In the U.S., no male athlete in any of the four major pro sports has come out during his playing career. That’s likely about to change, and the National Hockey League wants to be prepared.
On Thursday, the N.H.L. announced that the league, and its players’ association, have formed a partnership with the You Can Play Project, an advocacy group fighting homophobia in sports. The New York Times said that the partnership “appeared to be the most comprehensive measure by a major men’s league in support of gay athletes.”
As NHL.com reported:
You Can Play will conduct seminars at the NHL’s rookie symposium to educate young prospects on LGBT issues. In addition, You Can Play will make its resources and personnel available to each individual team as desired.
The NHLPA and NHL also will work with You Can Play to integrate the project into their Behavioral Health Program, enabling players to confidentially seek counseling or simply ask questions regarding matters of sexual orientation.
Patrick Burke, a scout for the Philadelphia Flyers and one of the founders of the You Can Play Project, told the New York Times that if a player wanted to announce he was gay, “we’re ready to do whatever that player wants. If he wants to do a thousand interviews and march in pride parades, we’re equipped to handle that. And if he wants us to pass block for him so he never has to do another interview in his life, we’re equipped to handle that, too.”
Ex-Baltimore Ravens linebacker and special teams player Brendan Ayanbadejo, who has emerged as the staunchest advocate for same-sex marriage and gay rights in American sports, recently told the Baltimore Sun that he believed a pro athlete will soon announce he is gay.
“I think it will happen sooner than you think,” Ayanbadejo said. “We’re in talks with a handful of players who are considering it.
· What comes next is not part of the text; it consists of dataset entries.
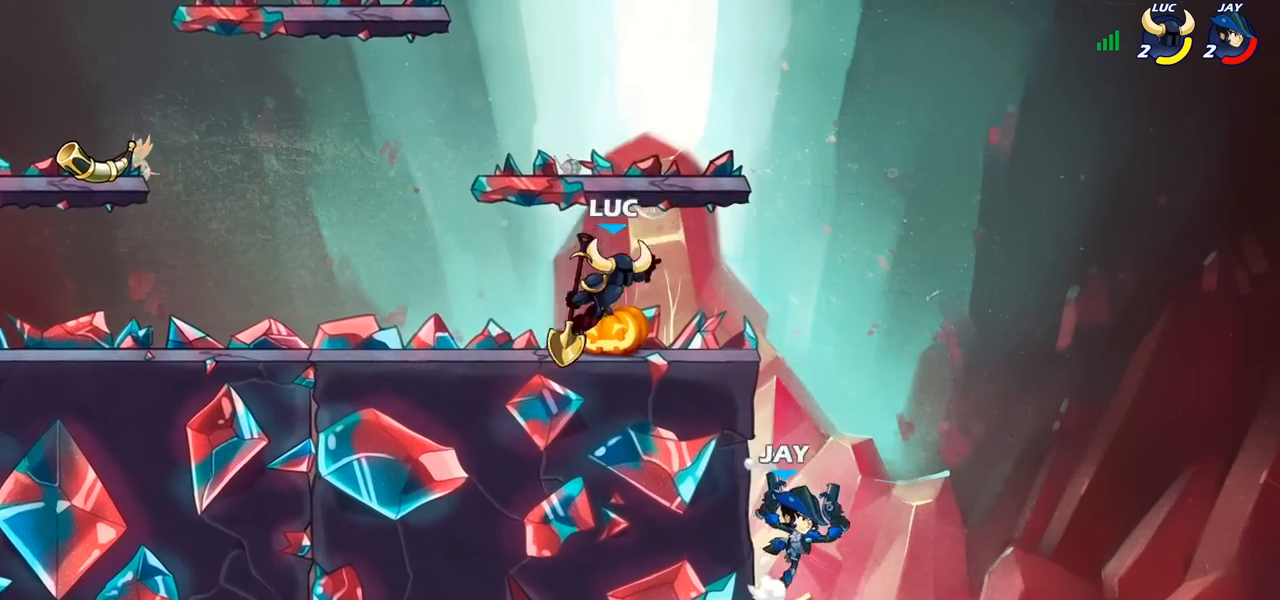
{"buttons": [], "left_stick": "center", "right_stick": "center", "events": [[50, "left_stick", "center"]]}
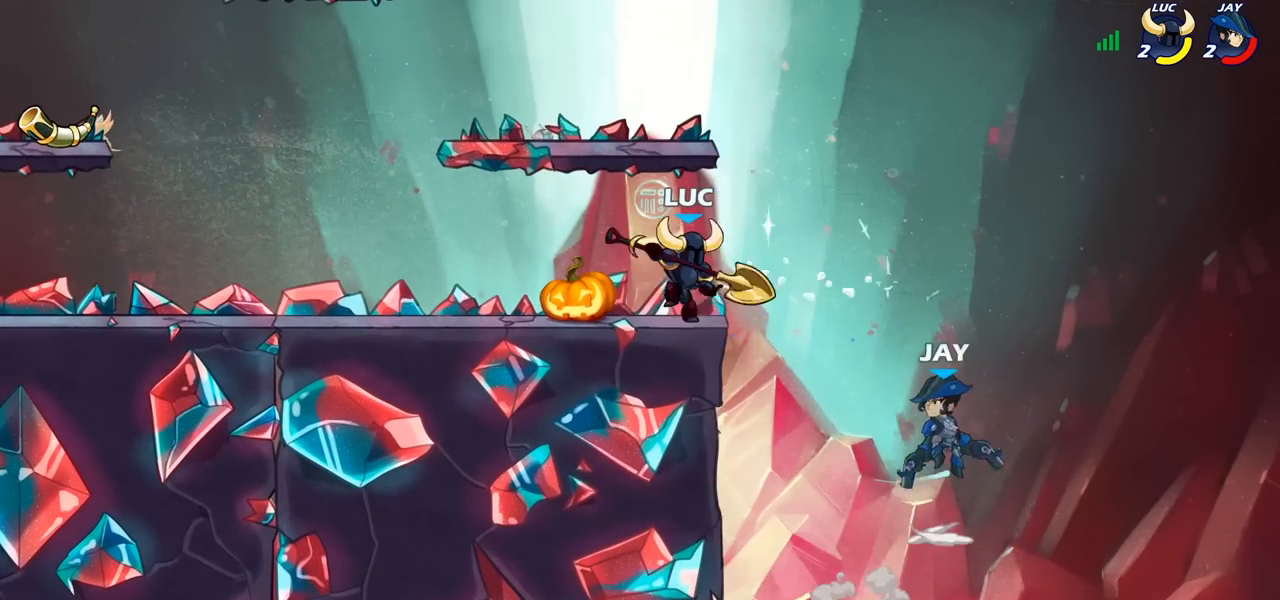
{"buttons": ["R2"], "left_stick": "left", "right_stick": "center", "events": [[83, "left_stick", "left"], [333, "R2", "down"]]}
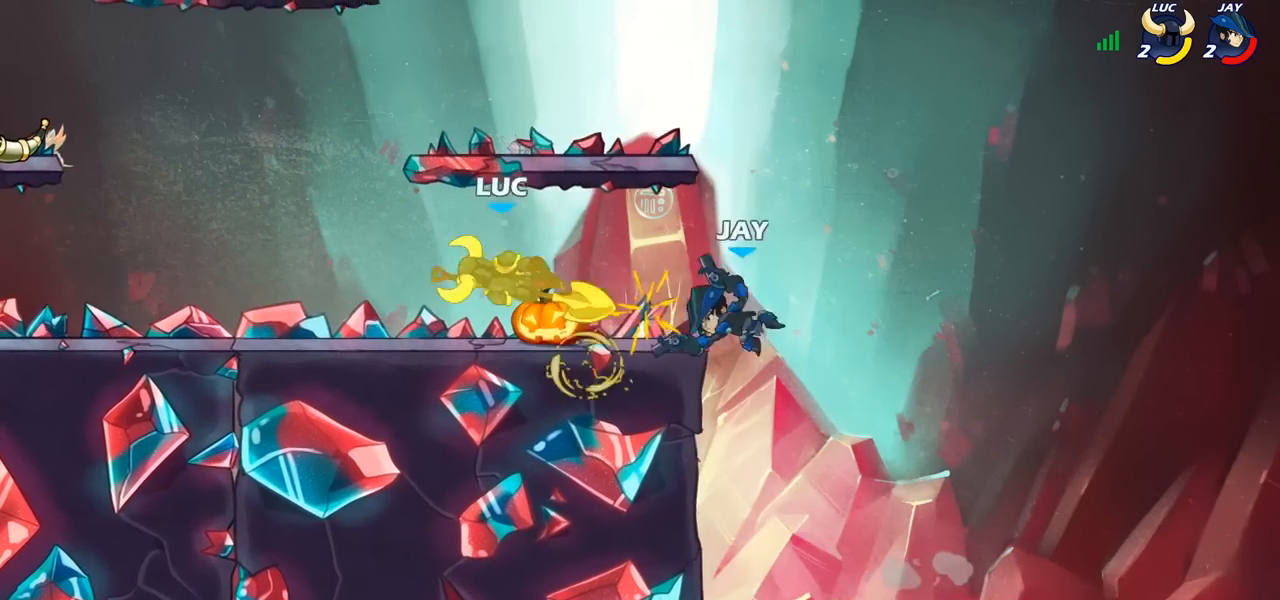
{"buttons": [], "left_stick": "up-right", "right_stick": "center", "events": [[17, "R2", "up"], [133, "left_stick", "up-right"], [250, "CROSS", "down"], [383, "CROSS", "up"]]}
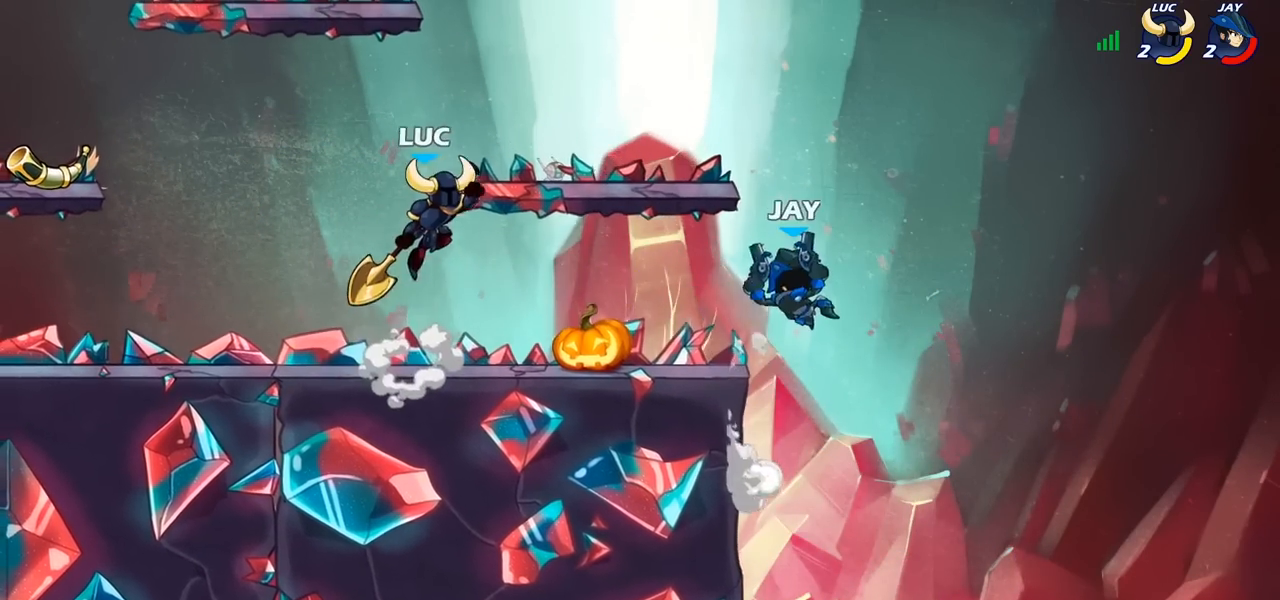
{"buttons": [], "left_stick": "center", "right_stick": "center", "events": [[50, "left_stick", "down-right"], [167, "SQUARE", "down"], [167, "left_stick", "right"], [267, "SQUARE", "up"], [300, "left_stick", "center"]]}
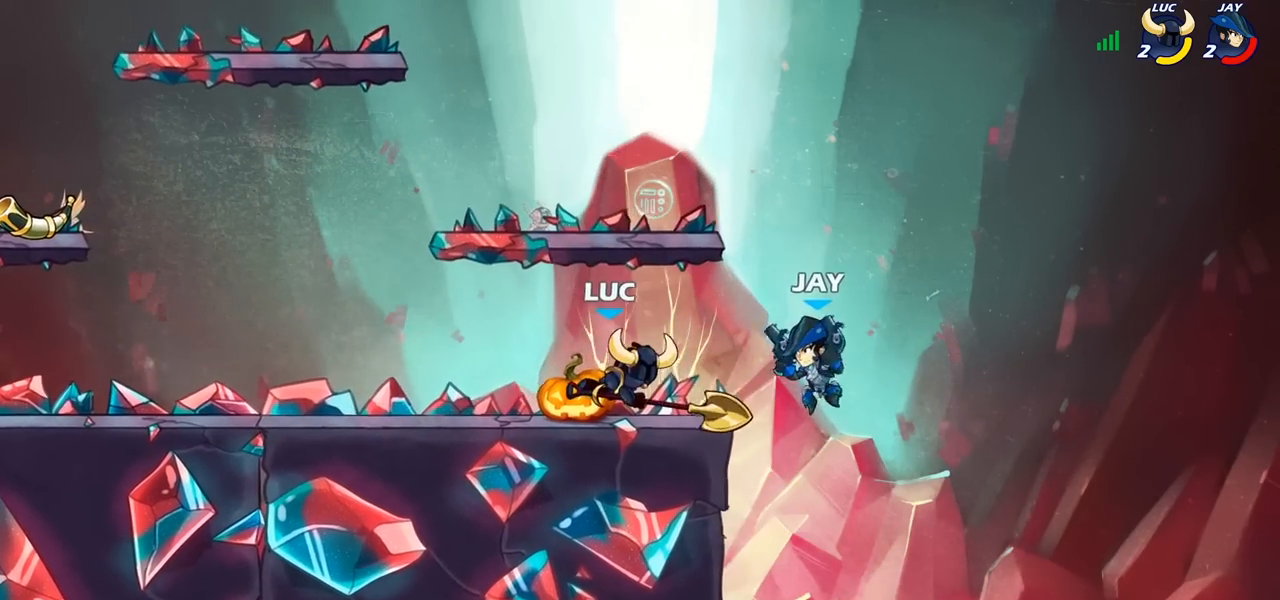
{"buttons": ["SQUARE"], "left_stick": "center", "right_stick": "center", "events": [[283, "SQUARE", "down"], [383, "SQUARE", "up"], [450, "SQUARE", "down"]]}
There are up to four players being talked to right now and they’re trying to be organized so they can come out on the same day together. It would make a major splash and take the pressure off one guy. It would be a monumental day if a handful or a few guys come out.”
Ayanbadejo also told the Times that he’s been in contact with gay athletes in sports besides football. If an athlete came out in 2013, he’d be hailed as a hero; although he’d no doubt hear negative commentary, most of the public, and his peers, would embrace him. Further, his endorsement potential would skyrocket, according to Bloomberg. Reporter Scott Soshnick wrote:
According to Bob Witeck, 61, a gay-marketing strategist and corporate consultant, the first openly gay team-sport athlete — provided he’s a recognizable name — would earn millions in endorsements and speaking engagements from companies seeking to capture more of a U.S. lesbian, gay, bisexual and transgender adult population whose annual buying power he pegs at almost $800 billion.
“We’ve passed the tipping point to where national advertisers are no longer afraid of the gay market,” said Mark Elderkin, chief executive officer of the Fort Lauderdale, Florida-based Gay Ad Network.
An “I’m gay” announcement in pro sports is inevitable. Because at this point, if a pro athlete remained in the closet, he might have too much to lose.